Although the pandemic and the importance of COVID-19 vaccination could not have been anticipated in 2017, more individuals in the intervention group were vaccinated as of 2022. Specifically, five years after the intervention, 51% were vaccinated versus 43% in the control group, for a 7.5 percentage point increase in vaccination probability. Surveys from a subset of participants’ siblings and household members showed they also benefited, with a 6-14 percentage point higher probability of vaccination (Figure 2).
Mortality perceptions are known to affect health behavior. The MLSFH study is unique in showing that correcting those perceptions may have positive effects years later during an unanticipated health crisis.
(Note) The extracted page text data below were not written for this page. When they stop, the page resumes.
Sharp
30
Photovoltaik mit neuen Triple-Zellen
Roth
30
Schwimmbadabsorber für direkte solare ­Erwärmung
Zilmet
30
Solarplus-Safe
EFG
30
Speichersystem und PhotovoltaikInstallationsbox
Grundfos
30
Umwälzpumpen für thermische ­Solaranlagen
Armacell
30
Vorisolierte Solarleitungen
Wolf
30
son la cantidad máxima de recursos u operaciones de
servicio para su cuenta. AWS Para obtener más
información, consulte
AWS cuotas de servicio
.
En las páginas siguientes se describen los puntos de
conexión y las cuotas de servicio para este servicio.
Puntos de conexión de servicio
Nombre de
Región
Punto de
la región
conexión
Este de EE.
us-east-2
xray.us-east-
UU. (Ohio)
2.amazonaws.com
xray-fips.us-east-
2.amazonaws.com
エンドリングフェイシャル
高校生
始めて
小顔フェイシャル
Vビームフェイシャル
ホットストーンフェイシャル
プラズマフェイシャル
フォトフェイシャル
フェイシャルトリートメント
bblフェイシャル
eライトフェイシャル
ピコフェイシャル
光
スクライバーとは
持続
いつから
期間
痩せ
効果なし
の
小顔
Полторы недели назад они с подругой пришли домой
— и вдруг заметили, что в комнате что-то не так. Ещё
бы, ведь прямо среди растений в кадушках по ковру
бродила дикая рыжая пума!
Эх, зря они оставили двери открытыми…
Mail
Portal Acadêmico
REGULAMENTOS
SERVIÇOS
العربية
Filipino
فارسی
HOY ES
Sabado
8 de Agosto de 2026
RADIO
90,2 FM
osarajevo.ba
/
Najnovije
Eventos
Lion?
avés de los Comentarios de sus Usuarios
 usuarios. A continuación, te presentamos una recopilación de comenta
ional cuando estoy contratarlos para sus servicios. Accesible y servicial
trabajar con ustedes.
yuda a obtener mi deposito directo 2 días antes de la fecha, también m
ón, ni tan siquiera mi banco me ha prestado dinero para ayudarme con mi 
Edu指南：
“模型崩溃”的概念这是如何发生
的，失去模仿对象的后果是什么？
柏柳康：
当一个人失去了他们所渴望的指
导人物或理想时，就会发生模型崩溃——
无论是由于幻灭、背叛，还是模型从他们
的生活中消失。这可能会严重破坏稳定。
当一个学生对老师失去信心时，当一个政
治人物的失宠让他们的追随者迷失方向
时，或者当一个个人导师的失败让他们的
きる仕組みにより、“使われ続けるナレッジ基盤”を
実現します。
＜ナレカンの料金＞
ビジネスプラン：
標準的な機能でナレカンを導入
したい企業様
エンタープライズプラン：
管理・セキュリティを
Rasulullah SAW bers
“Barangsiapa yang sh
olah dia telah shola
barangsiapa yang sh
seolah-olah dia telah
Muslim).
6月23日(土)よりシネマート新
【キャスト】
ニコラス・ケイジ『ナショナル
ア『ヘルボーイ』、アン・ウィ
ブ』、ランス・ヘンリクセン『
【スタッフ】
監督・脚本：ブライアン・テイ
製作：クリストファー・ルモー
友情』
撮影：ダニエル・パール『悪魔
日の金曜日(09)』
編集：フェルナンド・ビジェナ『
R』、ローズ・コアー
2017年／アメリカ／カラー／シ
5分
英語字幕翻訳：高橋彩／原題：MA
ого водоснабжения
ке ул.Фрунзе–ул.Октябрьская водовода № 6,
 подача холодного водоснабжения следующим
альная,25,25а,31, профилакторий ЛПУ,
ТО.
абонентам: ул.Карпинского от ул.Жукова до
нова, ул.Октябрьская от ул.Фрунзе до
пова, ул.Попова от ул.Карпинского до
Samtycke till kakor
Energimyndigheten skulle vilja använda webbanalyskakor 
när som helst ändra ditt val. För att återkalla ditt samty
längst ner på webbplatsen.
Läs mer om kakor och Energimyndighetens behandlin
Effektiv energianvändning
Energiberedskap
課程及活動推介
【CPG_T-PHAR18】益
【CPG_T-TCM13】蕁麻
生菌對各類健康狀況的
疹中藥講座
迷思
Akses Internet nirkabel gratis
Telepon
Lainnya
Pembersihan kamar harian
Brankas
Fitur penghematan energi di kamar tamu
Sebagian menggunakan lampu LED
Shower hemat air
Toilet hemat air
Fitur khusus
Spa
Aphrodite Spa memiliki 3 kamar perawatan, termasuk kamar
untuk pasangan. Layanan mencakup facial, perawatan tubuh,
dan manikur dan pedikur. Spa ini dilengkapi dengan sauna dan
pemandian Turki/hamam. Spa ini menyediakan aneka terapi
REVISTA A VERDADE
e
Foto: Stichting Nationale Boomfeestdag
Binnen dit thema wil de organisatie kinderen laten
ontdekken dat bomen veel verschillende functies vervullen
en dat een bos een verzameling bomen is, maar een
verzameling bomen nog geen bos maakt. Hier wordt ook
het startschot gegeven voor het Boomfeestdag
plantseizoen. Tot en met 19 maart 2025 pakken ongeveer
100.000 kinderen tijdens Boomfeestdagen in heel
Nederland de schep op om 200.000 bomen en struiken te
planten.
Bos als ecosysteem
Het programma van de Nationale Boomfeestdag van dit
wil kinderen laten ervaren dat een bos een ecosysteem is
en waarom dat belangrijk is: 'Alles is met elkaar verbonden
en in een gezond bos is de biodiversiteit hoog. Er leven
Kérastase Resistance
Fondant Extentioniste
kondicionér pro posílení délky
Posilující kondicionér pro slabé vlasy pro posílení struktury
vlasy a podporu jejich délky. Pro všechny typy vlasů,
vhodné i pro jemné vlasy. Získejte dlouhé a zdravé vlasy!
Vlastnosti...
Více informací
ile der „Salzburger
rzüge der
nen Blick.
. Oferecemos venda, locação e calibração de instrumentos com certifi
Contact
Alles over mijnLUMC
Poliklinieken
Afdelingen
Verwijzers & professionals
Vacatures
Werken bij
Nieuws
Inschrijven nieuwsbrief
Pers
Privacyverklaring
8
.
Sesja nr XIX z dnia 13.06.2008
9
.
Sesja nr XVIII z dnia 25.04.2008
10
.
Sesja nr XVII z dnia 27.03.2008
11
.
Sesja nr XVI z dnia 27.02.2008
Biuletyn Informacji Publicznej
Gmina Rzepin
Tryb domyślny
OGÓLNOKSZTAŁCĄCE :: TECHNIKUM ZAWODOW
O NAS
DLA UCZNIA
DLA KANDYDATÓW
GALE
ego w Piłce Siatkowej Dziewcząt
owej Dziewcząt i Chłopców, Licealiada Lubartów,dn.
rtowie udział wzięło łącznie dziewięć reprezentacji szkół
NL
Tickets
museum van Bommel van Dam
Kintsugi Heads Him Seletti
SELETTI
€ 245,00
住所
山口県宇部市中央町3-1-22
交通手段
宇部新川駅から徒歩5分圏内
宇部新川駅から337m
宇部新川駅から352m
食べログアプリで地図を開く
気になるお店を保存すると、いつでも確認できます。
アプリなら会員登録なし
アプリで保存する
The results suggest that promoting realistic expectations about longevity and reminding people about gains in survival from medical and public health achievements might benefit future public health programs. The intervention was administered in-person and the MLSFH has longstanding, trusting relationships with participants. Malawi is a Sub-Saharan African country the size of Pennsylvania with 20 million residents, so it is challenging to replicate and generalize the findings. Nonetheless, the results hint that optimistic information about trends in survival resulting from health and safety innovations may, if supported by additional research in other countries, complement targeted public health messages. Future studies could determine whether health campaigns about mortality risks positively affect the diabetes, gun violence, and opioid crises in the U.S. that may also be influenced by fatalistic perceptions of survival.
Researchers randomized 119 MLSFH villages into intervention or control groups, with about 780 participants per group. In the 2017 intervention, researchers spent 20-25 minutes showing respondents videos of local actors talking about Malawians living longer because of better access to food, health care, and ART. Infographics presented survival estimates based on sex and age. Interactive questions determined comprehension and corrected misunderstandings.
Data were from 2018 and 2022 MLSFH surveys and national Malawi and United Nations databases. Follow-up data collection in 2021-2022 included COVID-19 vaccination questions.
Source Publication: Purcell, H., Kohler, I.V., Ciancio, A., Mwera, J., Delavande, A., Mwapasa, V., Kohler, H.P. (2024). Mortality Risk Information and Health Seeking Behavior During an Epidemic. Proceedings of the National Academy of Sciences (PNAS).